In Uncategorized on 07/20/2012 at 16:34

 Or, Taxes Are Forever

The battling Kaufmans are back, the First Circuit Court of Appeals weighing in on the façade on Rutland Square (see my blogpost “A Joy Forever”, 4/4/11). This is the ongoing saga of Gordo and Lorna. You can read all about it in Kaufman v. Commissioner, Case 11-2017, 7/19/12.

You’ll remember IRS got summary judgment because Lorna’s mortgagee insisted upon getting first dibs on casualty insurance proceeds and condemnation (eminent domain) awards. Gordo and Lorna yell “foul!”, and run up to Boston, where Judge Boudin, assisted by Judges Lipiz and Chief Lynch, lend a sympathetic ear.

Now judicial gymnastics are always fun, and Judge Boudin has a really good one here (I wonder what The Judge Who Writes Like a Human Being, The Great Dissenter in Tax Court, Judge Holmes, would call this contortion).
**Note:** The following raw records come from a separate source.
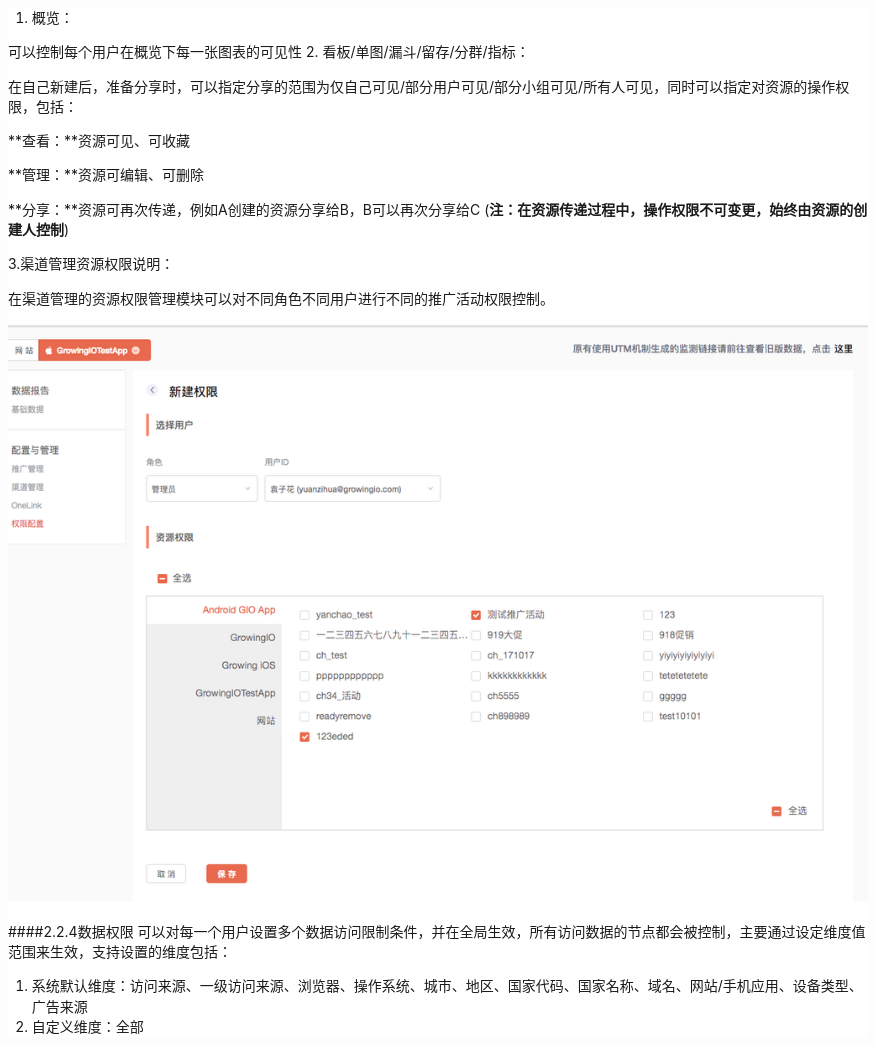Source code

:1. 概览：

 可以控制每个用户在概览下每一张图表的可见性
2. 看板/单图/漏斗/留存/分群/指标：

 在自己新建后，准备分享时，可以指定分享的范围为仅自己可见/部分用户可见/部分小组可见/所有人可见，同时可以指定对资源的操作权限，包括：

 **查看：**资源可见、可收藏
 
 **管理：**资源可编辑、可删除
 
 **分享：**资源可再次传递，例如A创建的资源分享给B，B可以再次分享给C (**注：在资源传递过程中，操作权限不可变更，始终由资源的创建人控制**)



3.渠道管理资源权限说明：
  
  在渠道管理的资源权限管理模块可以对不同角色不同用户进行不同的推广活动权限控制。
  
 ![![](/assets/权限管理4.png)](/assets/ziyuanquanxian.png)

 
 
####2.2.4数据权限
可以对每一个用户设置多个数据访问限制条件，并在全局生效，所有访问数据的节点都会被控制，主要通过设定维度值范围来生效，支持设置的维度包括：

1. 系统默认维度：访问来源、一级访问来源、浏览器、操作系统、城市、地区、国家代码、国家名称、域名、网站/手机应用、设备类型、广告来源
2. 自定义维度：全部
First, the offending language from the subordination agreement: “The Mortgagee/Lender and its assignees shall have a prior claim to all insurance proceeds as a result of any casualty, hazard or accident occurring to or about the Property and all proceeds of condemnation, and shall be entitled to same in preference to Grantee until the Mortgage is paid off and discharged, notwithstanding that the Mortgage is subordinate in priority to the [Preservation Restriction] Agreement.” Decision, at p. 6.

Now Judge Boudin: “Certainly the IRS has good reason to assure that the Kaufmans could not recapture the value of what they gave up by granting the easement in order to get the deduction; but the Kaufmans had no power to make the mortgage-holding bank give up its own protection against fire or condemnation and, more striking, no power to defeat tax liens that the city might use to reach the same insurance proceeds–tax liens being superior to most prior claims, including in Massachusetts the claims of the mortgage holder.” Decision, at pp. 11-12. (Citations and footnote omitted.)

Therefore, says Judge Boudin (and presumably his two non-dissenting colleagues), the essential paragraph g(6) “entitlement” language (26 C.F.R. § 1.170A-14(g)(6)(ii) should be limited to the grantor (taxpayer) getting money ahead of the 501(c)(3) grantee, not a mortgagee or anyone else.

So summary judgment is off the table. The appraisal and the Form 8283 are not “doomed”, although IRS would have it so; they substantially comply. Thus, back to Tax Court for a trial on the true diminution of value of the Rutland Square townhouse caused by the granting of the easement.

Lest Gordo and Lorna get too elated, Judge Boudin gives them a thorn: “When the Kaufmans donated the easement, their home was already subject to South End Landmark District rules that severely restrict the alterations that property owners can make to the exteriors of historic buildings in the neighborhood. These rules provide that ‘[a]ll proposed changes or alterations’ to ‘all elements of [the] facade, . . . the front yard . . . and the portions of roofs that are visible from public streets’ will be ‘subject to review by the local landmark district commission. S. End Landmark Dist., Standards and Criteria 2 (rev. Apr. 27, 1999).

“Under the Standards and Criteria, property owners of South End buildings have an obligation to retain and repair the original steps, stairs, railings, balustrades, balconies, entryways, transoms, sidelights, exterior walls, windows, roofs, and front-yard fences (along with certain ‘other features’); and, when the damaged elements are beyond repair, property owners may only replace them with elements that look like the originals. Id. at 2-6. Given these pre-existing legal obligations the Tax Court might well find on remand that the Kaufmans’ easement was worth little or nothing.” Decision, at pp. 21-22.

And the substantial understatement due to overvaluation penalties remain, says Judge Boudin, “(I)f taxpayers still do not get the message….” Decision, at p. 25.